I slammed into the outer wall of the throng of children who were keeping Mickey and me apart, and struggled to close those last agonizing few feet through a writhing mass of clawing, grubby arms. It was no good! I had to get his attention! I started jumping up and down, waving my arms and shouting, “Mickey! It’s Andy!! I’m here, Mickey!!! Over here Mickey, I’m right here!!!!” as loudly as I could. After a minute the crowd began to disperse, and I was able to wriggle my way inside the circle. There we were at last, face to fuzzy face. “Here I am, Mickey!” I sang, beaming at him through tears of pure joy.
Mickey patted me on the head and walked away.
I stared at his matted furry back as it strolled out of view, frozen with confusion and heartbreak. Had he simply not recognized me? Had he forgotten about his letter altogether? There had to be some kind of mistake. I think I was in shock.
We finished up the Disney trip and I had just about as much fun as any other five year old. But I remained crushed over my failure to make a connection with Mickey.
A couple of years later, my mom and I were at home one day, and my thoughts turned to that disappointing encounter. I turned to her and mentioned casually, “You know, it’s so weird that Mickey wrote me that letter and then all he did was pat me on the head.”
She gawked at me for a few moments, but not just any gawk. We’ve all seen it at least once in our lives. It was the “You just might be stupidest person ever to walk the earth” gawk. After gaping at me in this manner for a few moments she said incredulously, “Andy…I wrote that letter!!!”

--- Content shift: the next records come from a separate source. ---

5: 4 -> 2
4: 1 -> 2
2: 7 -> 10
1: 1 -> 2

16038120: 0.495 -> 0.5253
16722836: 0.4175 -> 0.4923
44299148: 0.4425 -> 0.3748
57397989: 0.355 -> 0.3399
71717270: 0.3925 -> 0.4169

I stared back at her for a minute as the full impact of this revelation came crashing down on me like a sandbag. Of course she had written it. The guy in the suit wouldn’t write people letters, and even if he did, why would he have have written one to me? And picturing the letter (which had been framed and stood proudly on my dresser for awhile after) in my mind, I could even now recognize my mother’s handwriting. With this brutal realization driven home by my mom’s gaze of shocked disappointment, humiliation spread across my face like a brush fire. My embarassment was paralyzing and profound. Why had I never questioned this before? I had believed it then and had grown up believing it, and never once until that day had I trained my full reasoning upon that belief. I think very shortly after that was when I realized I didn’t believe in God.

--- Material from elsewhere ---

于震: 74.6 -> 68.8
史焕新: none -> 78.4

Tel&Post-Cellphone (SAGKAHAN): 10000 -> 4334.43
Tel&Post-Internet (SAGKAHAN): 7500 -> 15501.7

Looking back, I just have to laugh at what a spectacle I must have been through the eyes of a bystander. I think of how completely and naively I fell for that obvious lie, and the fun my parents surely had at my expense. I think of the teacher to whom I proudly showed my correspondence from Mickey – in my mom’s flowing script – declaring it proof that I was his special friend. And most of all, I think of the person sweating away inside that Mickey costume, seeing this crazy brat flailing around shouting “I’m here Mickey! Mickey, I’m right here!!” and thinking, What the fuck are they feeding that kid?
And so I was raised up, let down, and savagely humiliated. I know my mom meant well by writing that letter, but I can’t help thinking the fingerprint left on my psyche by that whole event is a dirty and unhealthy one. For example, I still love going to Disney World, because it never fails to appeal to that naive inner child that I have refused to let go of through the years. But I still have to resist the urge to locate Mickey, run up to him, and pat him forcefully on the head. “How do you like it, you giant cocksucking rodent?!”